Role of V-ATPase in accumulation of [14C]methylammonium. The pH of the large yeast vacuole is estimated to be between 5.5 and 6.2, which is approximately 0.8 to 1.5 pH units lower than that of the cytosol (49, 50, 68). Acidification of the vacuole is maintained by a specific vacuolar H+-ATPase (V-ATPase), the assembly and function of which involve several proteins (9, 14, 42). Disruption of the VPH1 gene, which codes for a subunit of the V-ATPase required for its assembly, results in the loss of ATPase activity and a defect in acidification of vacuoles (33, 49, 50). Introduction of the Delta vph1 lesion into our wild-type strain decreased accumulation of [14C]methylammonium by ~80%, with little effect on the initial rate of uptake (Fig. 1A). The same was true for disruption of the VMA1 gene (34), which codes for a catalytic subunit of the ATPase (Fig. 1C). Effects of the Delta vma1 lesion were studied in a different wild-type background. Like accumulation of [14C]methylammonium in wild-type strains, residual accumulation in the Delta vph1 and Delta vma1 strains depended on the presence of glucose in the buffer (data not shown). It may be due to accumulation into other acidic compartments, as has been described for entrapment of fluorescent dyes (32) and/or to increased metabolism (see below). As was the case for cells treated with weak bases, the Delta vph1 and Delta vma1 strains showed no defect in the transport and metabolism of D-[1-14C]glucose (Fig. 1B and D, respectively). A strain that carried both the Delta vph1 lesion and a Delta stv1 lesion (34), which disrupts a gene homologous to VPH1, also showed a large decrease in accumulation of [14C]methylammonium (Fig. 1C). However, the double mutant strain, which grew poorly even in enriched medium, showed a defect in transport and metabolism of D-[1-14C]glucose (Fig. 1D). The Delta stv1 lesion alone had no effect on accumulation of either [14C]methylammonium or D-[1-14C]glucose.

WHAT TO PRODUCE = Return the full passage on V-ATPase and methylammonium accumulation, word for word. The entries after this text have nothing to do with it.

DATA FOR ANALYSIS =
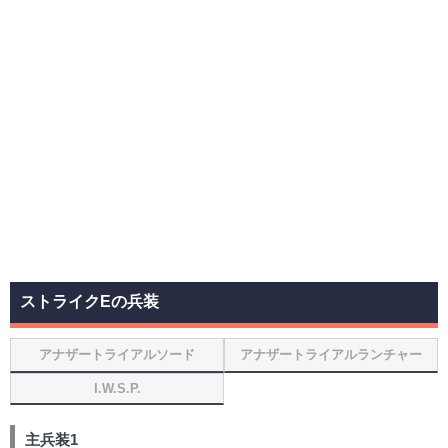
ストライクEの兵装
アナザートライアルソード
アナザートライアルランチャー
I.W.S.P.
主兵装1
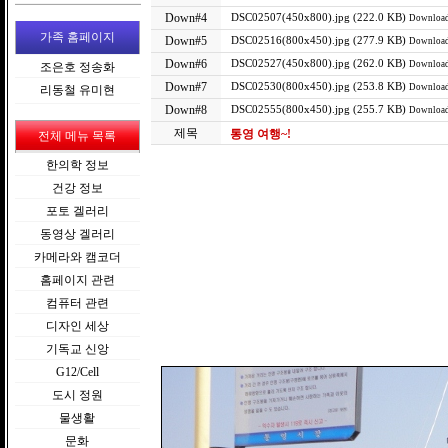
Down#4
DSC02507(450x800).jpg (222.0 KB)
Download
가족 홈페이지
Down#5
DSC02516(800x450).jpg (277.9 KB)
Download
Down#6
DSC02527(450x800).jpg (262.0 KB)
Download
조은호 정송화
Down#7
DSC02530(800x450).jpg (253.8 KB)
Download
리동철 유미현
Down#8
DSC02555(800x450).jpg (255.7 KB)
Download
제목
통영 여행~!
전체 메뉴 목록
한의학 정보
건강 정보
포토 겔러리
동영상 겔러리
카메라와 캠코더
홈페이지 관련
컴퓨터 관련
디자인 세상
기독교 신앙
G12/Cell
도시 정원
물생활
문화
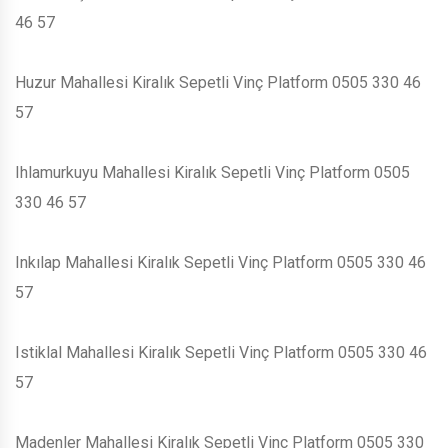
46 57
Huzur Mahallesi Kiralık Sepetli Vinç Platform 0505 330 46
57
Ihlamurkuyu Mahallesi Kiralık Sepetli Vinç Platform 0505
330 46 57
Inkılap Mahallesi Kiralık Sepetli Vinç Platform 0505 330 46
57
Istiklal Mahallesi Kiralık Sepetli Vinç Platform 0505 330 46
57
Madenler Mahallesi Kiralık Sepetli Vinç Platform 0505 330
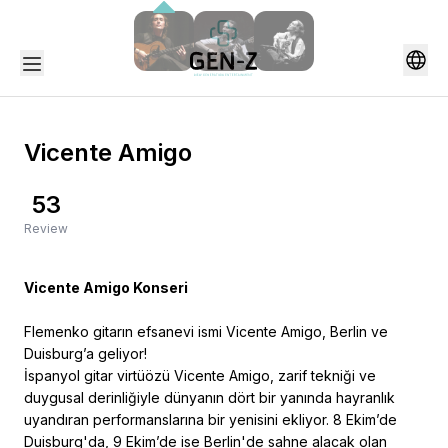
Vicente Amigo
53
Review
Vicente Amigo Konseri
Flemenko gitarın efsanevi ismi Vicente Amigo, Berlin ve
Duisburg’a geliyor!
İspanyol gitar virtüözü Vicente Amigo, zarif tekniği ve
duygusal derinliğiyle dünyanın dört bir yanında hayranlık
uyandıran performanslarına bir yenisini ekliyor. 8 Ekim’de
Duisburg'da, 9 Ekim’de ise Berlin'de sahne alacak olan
==
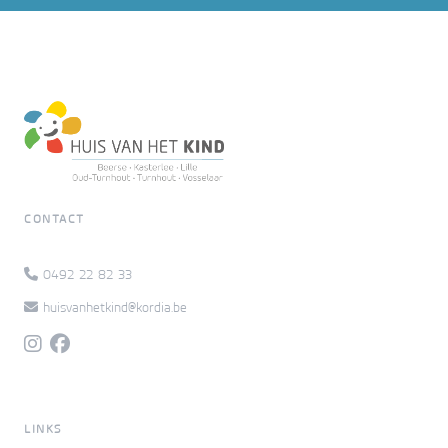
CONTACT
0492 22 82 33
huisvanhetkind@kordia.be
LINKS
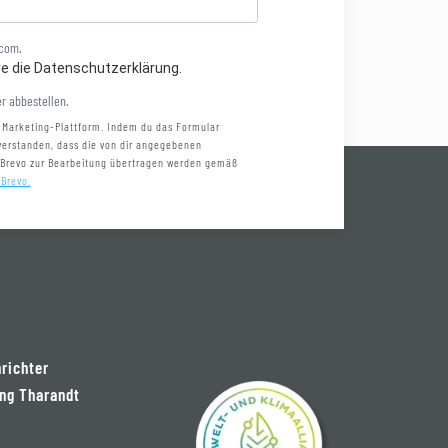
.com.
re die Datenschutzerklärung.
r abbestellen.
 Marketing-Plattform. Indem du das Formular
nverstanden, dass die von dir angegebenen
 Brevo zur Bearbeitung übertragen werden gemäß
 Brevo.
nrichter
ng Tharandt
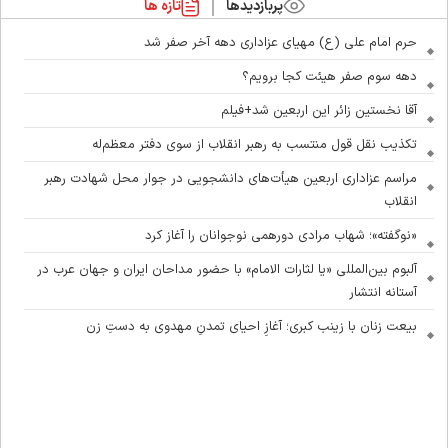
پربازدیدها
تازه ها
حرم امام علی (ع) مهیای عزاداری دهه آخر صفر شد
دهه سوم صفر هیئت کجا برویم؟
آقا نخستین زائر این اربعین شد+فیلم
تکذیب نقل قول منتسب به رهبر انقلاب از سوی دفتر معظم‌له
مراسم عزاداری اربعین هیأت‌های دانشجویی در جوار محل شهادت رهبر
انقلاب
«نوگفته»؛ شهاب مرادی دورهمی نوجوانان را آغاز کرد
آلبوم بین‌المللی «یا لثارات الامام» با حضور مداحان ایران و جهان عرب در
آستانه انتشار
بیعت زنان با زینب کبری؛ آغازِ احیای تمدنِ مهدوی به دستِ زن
--
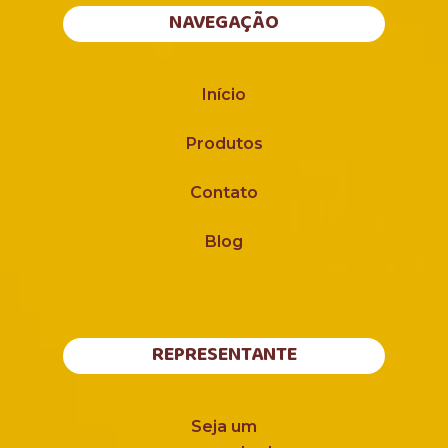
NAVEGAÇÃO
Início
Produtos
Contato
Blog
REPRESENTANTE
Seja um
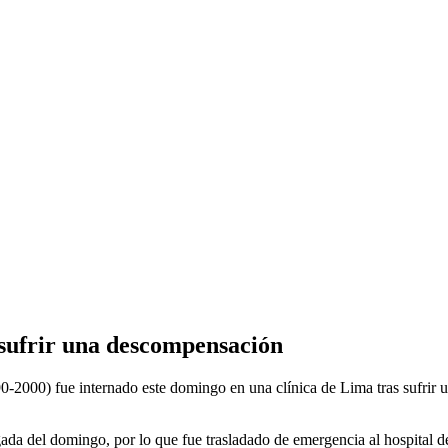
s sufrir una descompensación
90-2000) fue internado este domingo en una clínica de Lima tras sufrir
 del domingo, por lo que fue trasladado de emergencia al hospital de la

TASK SOLUTION =
Role of V-ATPase in accumulation of [14C]methylammonium. The pH of the large yeast vacuole is estimated to be between 5.5 and 6.2, which is approximately 0.8 to 1.5 pH units lower than that of the cytosol (49, 50, 68). Acidification of the vacuole is maintained by a specific vacuolar H+-ATPase (V-ATPase), the assembly and function of which involve several proteins (9, 14, 42). Disruption of the VPH1 gene, which codes for a subunit of the V-ATPase required for its assembly, results in the loss of ATPase activity and a defect in acidification of vacuoles (33, 49, 50). Introduction of the Delta vph1 lesion into our wild-type strain decreased accumulation of [14C]methylammonium by ~80%, with little effect on the initial rate of uptake (Fig. 1A). The same was true for disruption of the VMA1 gene (34), which codes for a catalytic subunit of the ATPase (Fig. 1C). Effects of the Delta vma1 lesion were studied in a different wild-type background. Like accumulation of [14C]methylammonium in wild-type strains, residual accumulation in the Delta vph1 and Delta vma1 strains depended on the presence of glucose in the buffer (data not shown). It may be due to accumulation into other acidic compartments, as has been described for entrapment of fluorescent dyes (32) and/or to increased metabolism (see below). As was the case for cells treated with weak bases, the Delta vph1 and Delta vma1 strains showed no defect in the transport and metabolism of D-[1-14C]glucose (Fig. 1B and D, respectively). A strain that carried both the Delta vph1 lesion and a Delta stv1 lesion (34), which disrupts a gene homologous to VPH1, also showed a large decrease in accumulation of [14C]methylammonium (Fig. 1C). However, the double mutant strain, which grew poorly even in enriched medium, showed a defect in transport and metabolism of D-[1-14C]glucose (Fig. 1D). The Delta stv1 lesion alone had no effect on accumulation of either [14C]methylammonium or D-[1-14C]glucose.